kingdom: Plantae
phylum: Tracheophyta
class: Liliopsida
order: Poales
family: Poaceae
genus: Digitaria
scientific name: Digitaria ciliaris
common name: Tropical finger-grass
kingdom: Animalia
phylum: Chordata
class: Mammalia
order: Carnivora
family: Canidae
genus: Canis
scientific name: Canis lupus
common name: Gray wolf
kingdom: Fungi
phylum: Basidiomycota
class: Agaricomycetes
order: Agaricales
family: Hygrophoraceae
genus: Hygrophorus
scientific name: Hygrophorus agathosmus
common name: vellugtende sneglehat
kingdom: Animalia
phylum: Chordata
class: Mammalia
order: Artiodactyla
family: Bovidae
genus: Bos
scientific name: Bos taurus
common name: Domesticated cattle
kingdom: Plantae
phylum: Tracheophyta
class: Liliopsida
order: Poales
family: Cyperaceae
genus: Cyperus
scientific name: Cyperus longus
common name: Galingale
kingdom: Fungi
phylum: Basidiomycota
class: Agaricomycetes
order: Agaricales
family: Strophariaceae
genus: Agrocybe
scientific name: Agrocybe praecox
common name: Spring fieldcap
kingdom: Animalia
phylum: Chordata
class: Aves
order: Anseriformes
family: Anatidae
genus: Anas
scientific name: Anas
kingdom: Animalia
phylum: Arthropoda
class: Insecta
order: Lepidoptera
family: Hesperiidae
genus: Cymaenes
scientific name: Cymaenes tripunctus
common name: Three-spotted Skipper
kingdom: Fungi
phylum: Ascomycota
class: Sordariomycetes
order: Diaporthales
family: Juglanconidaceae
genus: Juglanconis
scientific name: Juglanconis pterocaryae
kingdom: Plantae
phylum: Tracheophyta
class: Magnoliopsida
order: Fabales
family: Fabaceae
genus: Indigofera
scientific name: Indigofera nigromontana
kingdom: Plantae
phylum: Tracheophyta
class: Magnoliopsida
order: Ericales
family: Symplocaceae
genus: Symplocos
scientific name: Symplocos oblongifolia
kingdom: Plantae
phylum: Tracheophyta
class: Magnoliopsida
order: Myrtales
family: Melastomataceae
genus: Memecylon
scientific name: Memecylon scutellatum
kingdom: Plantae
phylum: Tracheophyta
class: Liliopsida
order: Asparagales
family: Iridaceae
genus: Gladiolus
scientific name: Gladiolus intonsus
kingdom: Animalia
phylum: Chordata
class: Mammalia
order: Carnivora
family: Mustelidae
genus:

::::::::

**PROBLEM STATEMENT:** Write out every classification line in the material above, word for word and in the same order.

**ANSWER TO THE TASK:**
kingdom: Plantae
phylum: Tracheophyta
class: Liliopsida
order: Poales
family: Poaceae
genus: Digitaria
scientific name: Digitaria ciliaris
common name: Tropical finger-grass
kingdom: Animalia
phylum: Chordata
class: Mammalia
order: Carnivora
family: Canidae
genus: Canis
scientific name: Canis lupus
common name: Gray wolf
kingdom: Fungi
phylum: Basidiomycota
class: Agaricomycetes
order: Agaricales
family: Hygrophoraceae
genus: Hygrophorus
scientific name: Hygrophorus agathosmus
common name: vellugtende sneglehat
kingdom: Animalia
phylum: Chordata
class: Mammalia
order: Artiodactyla
family: Bovidae
genus: Bos
scientific name: Bos taurus
common name: Domesticated cattle
kingdom: Plantae
phylum: Tracheophyta
class: Liliopsida
order: Poales
family: Cyperaceae
genus: Cyperus
scientific name: Cyperus longus
common name: Galingale
kingdom: Fungi
phylum: Basidiomycota
class: Agaricomycetes
order: Agaricales
family: Strophariaceae
genus: Agrocybe
scientific name: Agrocybe praecox
common name: Spring fieldcap
kingdom: Animalia
phylum: Chordata
class: Aves
order: Anseriformes
family: Anatidae
genus: Anas
scientific name: Anas
kingdom: Animalia
phylum: Arthropoda
class: Insecta
order: Lepidoptera
family: Hesperiidae
genus: Cymaenes
scientific name: Cymaenes tripunctus
common name: Three-spotted Skipper
kingdom: Fungi
phylum: Ascomycota
class: Sordariomycetes
order: Diaporthales
family: Juglanconidaceae
genus: Juglanconis
scientific name: Juglanconis pterocaryae
kingdom: Plantae
phylum: Tracheophyta
class: Magnoliopsida
order: Fabales
family: Fabaceae
genus: Indigofera
scientific name: Indigofera nigromontana
kingdom: Plantae
phylum: Tracheophyta
class: Magnoliopsida
order: Ericales
family: Symplocaceae
genus: Symplocos
scientific name: Symplocos oblongifolia
kingdom: Plantae
phylum: Tracheophyta
class: Magnoliopsida
order: Myrtales
family: Melastomataceae
genus: Memecylon
scientific name: Memecylon scutellatum
kingdom: Plantae
phylum: Tracheophyta
class: Liliopsida
order: Asparagales
family: Iridaceae
genus: Gladiolus
scientific name: Gladiolus intonsus
kingdom: Animalia
phylum: Chordata
class: Mammalia
order: Carnivora
family: Mustelidae
genus:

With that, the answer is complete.